Work to be completed =
For this exercise, restate word for word only the lines from the one containing "right wrist: (109, 501)" through the last line below. Pictures do not get copied.

Supplied material =
>>>>

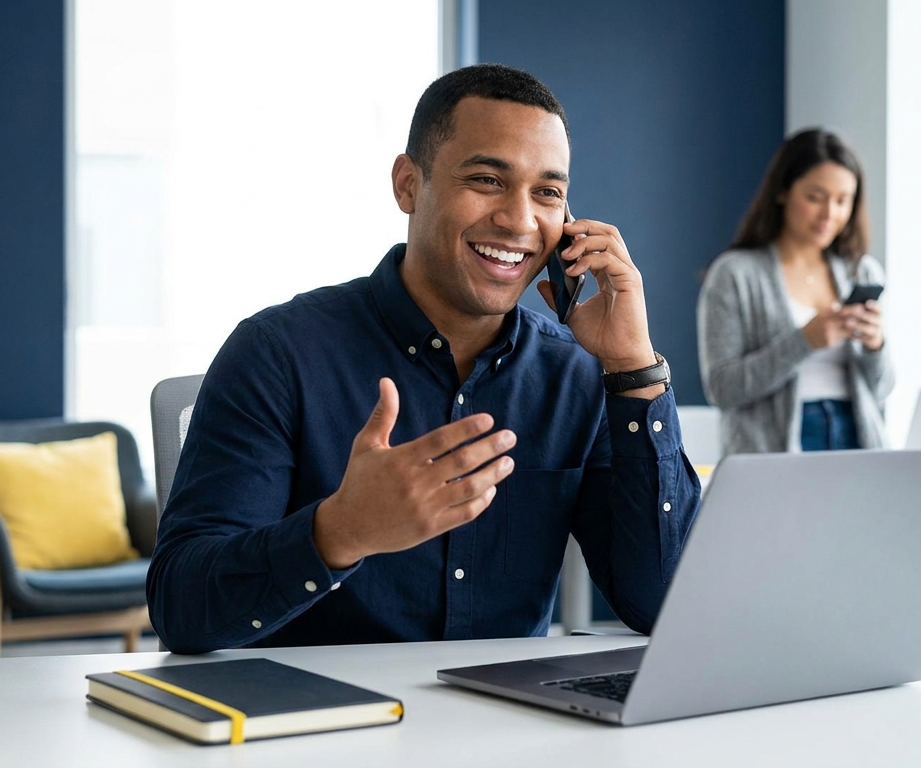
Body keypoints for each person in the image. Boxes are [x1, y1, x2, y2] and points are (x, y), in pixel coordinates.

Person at [148, 64, 701, 654]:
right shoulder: (277, 354)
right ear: (408, 184)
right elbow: (184, 608)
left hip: (505, 732)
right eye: (487, 179)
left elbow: (662, 605)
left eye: (547, 193)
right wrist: (340, 531)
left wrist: (634, 369)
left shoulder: (576, 374)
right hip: (316, 727)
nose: (519, 220)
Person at [697, 128, 894, 456]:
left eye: (843, 200)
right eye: (815, 197)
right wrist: (805, 341)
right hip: (774, 450)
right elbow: (722, 389)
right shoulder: (734, 274)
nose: (829, 214)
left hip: (857, 439)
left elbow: (882, 389)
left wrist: (876, 346)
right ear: (783, 192)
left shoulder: (863, 270)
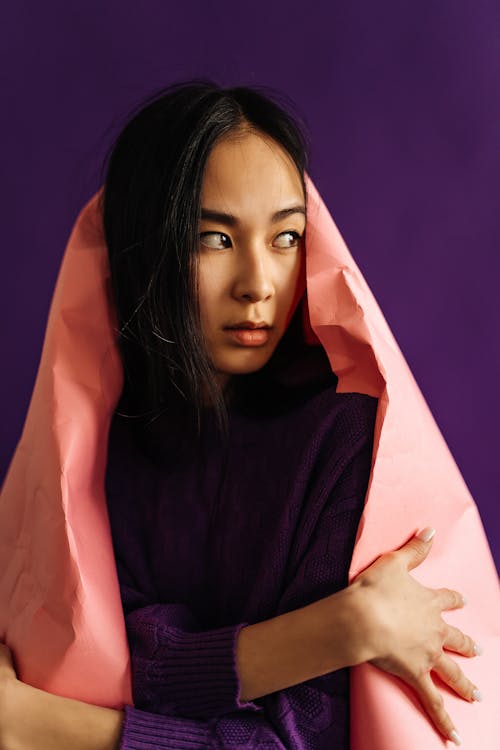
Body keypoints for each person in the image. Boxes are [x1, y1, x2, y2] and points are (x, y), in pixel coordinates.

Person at [0, 80, 482, 750]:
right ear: (147, 252)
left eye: (286, 237)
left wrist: (36, 726)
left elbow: (298, 740)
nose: (259, 283)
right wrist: (336, 630)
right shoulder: (99, 448)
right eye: (215, 239)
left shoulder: (350, 446)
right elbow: (114, 665)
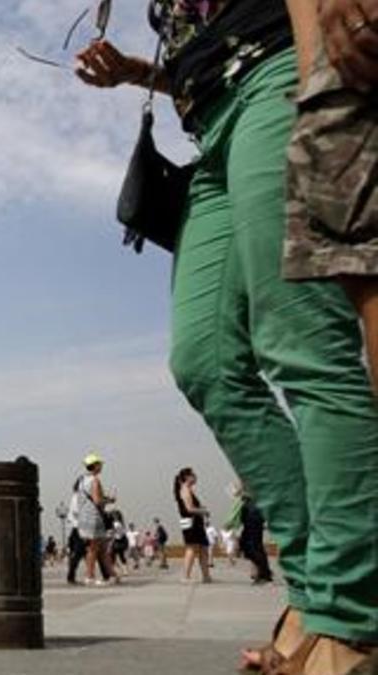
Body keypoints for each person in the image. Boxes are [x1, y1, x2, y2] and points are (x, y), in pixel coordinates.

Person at [76, 1, 378, 670]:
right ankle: (313, 589)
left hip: (277, 74)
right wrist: (137, 72)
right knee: (204, 360)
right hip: (211, 129)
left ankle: (349, 612)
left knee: (304, 343)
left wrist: (319, 83)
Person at [76, 455, 117, 587]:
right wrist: (109, 501)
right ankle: (89, 577)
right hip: (94, 518)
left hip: (84, 517)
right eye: (100, 464)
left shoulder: (82, 480)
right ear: (96, 465)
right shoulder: (94, 480)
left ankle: (112, 575)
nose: (101, 466)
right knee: (93, 549)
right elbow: (97, 501)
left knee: (102, 548)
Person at [174, 468, 212, 584]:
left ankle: (206, 576)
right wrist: (203, 511)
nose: (195, 477)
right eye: (193, 475)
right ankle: (185, 576)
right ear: (187, 477)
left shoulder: (189, 490)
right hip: (191, 523)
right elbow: (189, 509)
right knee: (191, 548)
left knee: (204, 548)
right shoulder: (185, 489)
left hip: (196, 523)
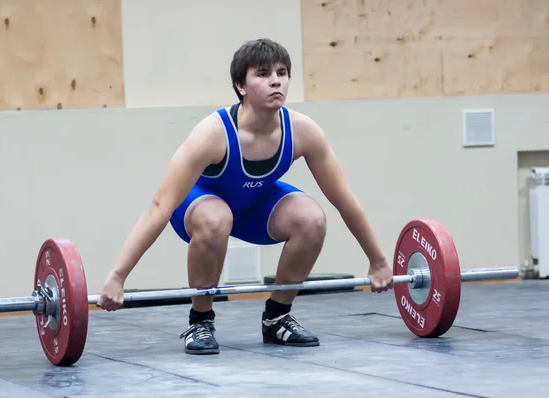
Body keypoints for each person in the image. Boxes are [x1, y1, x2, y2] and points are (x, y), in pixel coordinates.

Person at [97, 38, 394, 355]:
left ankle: (277, 318)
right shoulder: (212, 134)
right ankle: (200, 320)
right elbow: (159, 206)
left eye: (282, 72)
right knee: (215, 219)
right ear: (241, 85)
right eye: (263, 74)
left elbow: (343, 198)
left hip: (255, 206)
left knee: (312, 218)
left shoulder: (303, 131)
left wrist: (378, 260)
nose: (276, 80)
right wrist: (118, 276)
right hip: (200, 205)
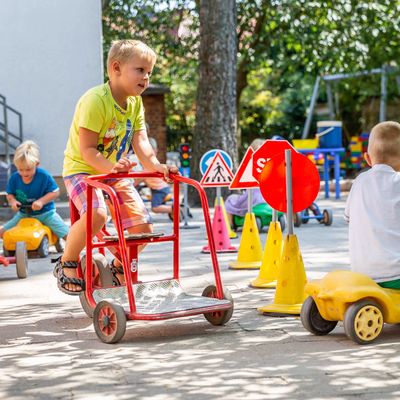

<<<<

Written solution =
right wrist: (109, 501)
right ankle: (89, 577)
right hip: (94, 518)
left hip: (84, 517)
right eye: (100, 464)
left shoulder: (82, 480)
right ear: (96, 465)
right shoulder: (94, 480)
left ankle: (112, 575)
nose: (101, 466)
right knee: (93, 549)
right elbow: (97, 501)
left knee: (102, 548)
Person at [174, 468, 212, 584]:
left ankle: (206, 576)
right wrist: (203, 511)
nose: (195, 477)
right eye: (193, 475)
right ankle: (185, 576)
right ear: (187, 477)
left shoulder: (189, 490)
right hip: (191, 523)
right elbow: (189, 509)
right knee: (191, 548)
left knee: (204, 548)
right shoulder: (185, 489)
left hip: (196, 523)
Body keypoints for each person in the image. Boxes are [x1, y1, x2, y2] and points are (x, y), in pixel coordinates.

Person at [97, 38, 394, 355]:
left ankle: (277, 318)
right shoulder: (212, 134)
right ankle: (200, 320)
right elbow: (159, 206)
left eye: (282, 72)
right knee: (215, 219)
right ear: (241, 85)
right eye: (263, 74)
left elbow: (343, 198)
left hip: (255, 206)
left knee: (312, 218)
left shoulder: (303, 131)
left wrist: (378, 260)
nose: (276, 80)
right wrist: (118, 276)
right hip: (200, 205)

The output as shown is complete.